Solar Electric Array in York MaineWe love talking to our customers to learn the back-story of solar.  What got them interested?  How is their system working?  This month, we feature Trent Welch.  Trent is Sales Manager at GC/AAA Fences in Dover, and recently installed solar and a heat pump at his home (and the business is consider their own systems!).  He has a year of data on his system now, which he was kind enough to share with us.

Tell us a little about yourself.  What’s your background and what got you interested in solar?

I am 43 years old and live in York Beach, Maine with my wife Katie and three kids Josie, Shea and Jack (one out of college and now on her own, one in college and my son is in high school).  We have lived in our home since 2008.  By no means am I a “homesteader living off the grid type”, but we try to do our part.  It’s clear our actions have an impact on the environment and it’s become more mainstream to implement “green” changes to one’s lifestyle.  This started with the obvious – going all organic in my yard and garden, installing simple pull down solar shades on the South end of the house and basic conservation efforts, like turning off lights that aren’t being used.  It’s much easier to not use the electricity in the first place, no matter how it’s produced!

4-5 years ago I realized that my roof was very well positioned for solar panels. I started to research the idea and eventually found my way to Revision Energy for a solar consultation.  I loved everything about it but with two kids about to enter college I was looking for a financial arrangement where I would end up at net zero cost after electricity savings.  At the time, the numbers just didn’t add up, so the project was put on hold.

So what made you decide to go from solar ‘curious’ to solar customer?

About four years after my first inquiry with Revision, I heard that the solar craze was causing prices to drop drastically.  I decided to inquire again and a few things had changed in my favor.

First, the price did indeed go down (actually, it was about the same total project budget, but I got more production as the modules were more efficient – my roof could now hold a 3.6kw array rather than a 2.8kw array).  Second, the new mini-split heat pumps were gaining popularity (and my house is perfect for it) and actually ended up being a more financially advantageous change than the solar. Third, Revision now works with a specialty bank for low interest fixed loans to finance these types of projects.  This was huge because I was (and still am) in the midst of the previously mentioned tuition payments.

It certainly took some time and attention, like any home project, but I was able to install the solar array as well as a 15,000 btu Fujitsu mini-split heat pump for zero dollars out of pocket.

Awesome.  So, how’s it worked out so far?  Has everything been to your expectations?

Electric Heat Pump for Home in York MaineThe solar panels worked out very closely to what I was told for electricity production.  The heat pump definitely exceeded expectations.  I was told that it would handle 100% of my heating during the “shoulder” heating months and then I would need my backup (propane) to help with the two coldest months.

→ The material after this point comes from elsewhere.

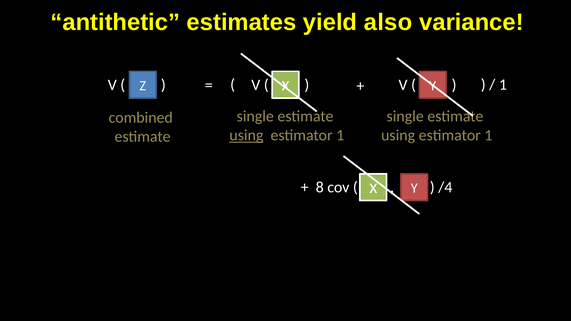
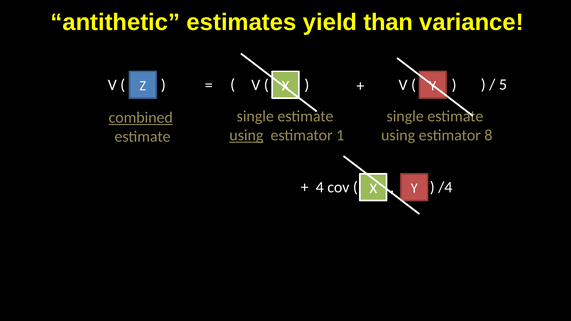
also: also -> than
1 at (503, 85): 1 -> 5
combined underline: none -> present
1 at (488, 135): 1 -> 8
8: 8 -> 4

The reality was that I used my back up propane heat for exactly ONE night, looking back I could have toughed it out and gone for ZERO.  Considering the record breaking February we just had, I am thrilled with this.  The added cost of electricity to run the heat pump ended up being a fraction of what the propane would have been, and the heat pump performed well even during extreme cold.  As with anything new, it takes some time to understand and tweak it, but what a great system.  It’s also a 15,000 btu air conditioner – I don’t use that much but it’s nice to have.

My one year anniversary of going on-line was March 8th, 2015, so I have some hard numbers to talk about.  In choosing to finance the system and incur some finance charges, I actually expected to be at a slight deficit in year one – instead, I was $104 in the positive!  This is a result of saving more money than I anticipated by reducing electricity AND propane costs.  I also made a bit of money selling off my old propane heater on craigslist.  While this is encouraging, what is even more exciting is that this savings per year will only stand to increase as the cost for propane and electricity rises in the future – my savings will improve proportionally.

Of course, the most important impact of the PV system was in reducing over 3.2 tons of CO2 emissions from electrical plants since going online.  We also used about 560 fewer gallons of propane (which works out to an additional 3.5 tons of CO2 emissions avoided!).  Overall, it’s a huge win, for both our family finances, and the planet.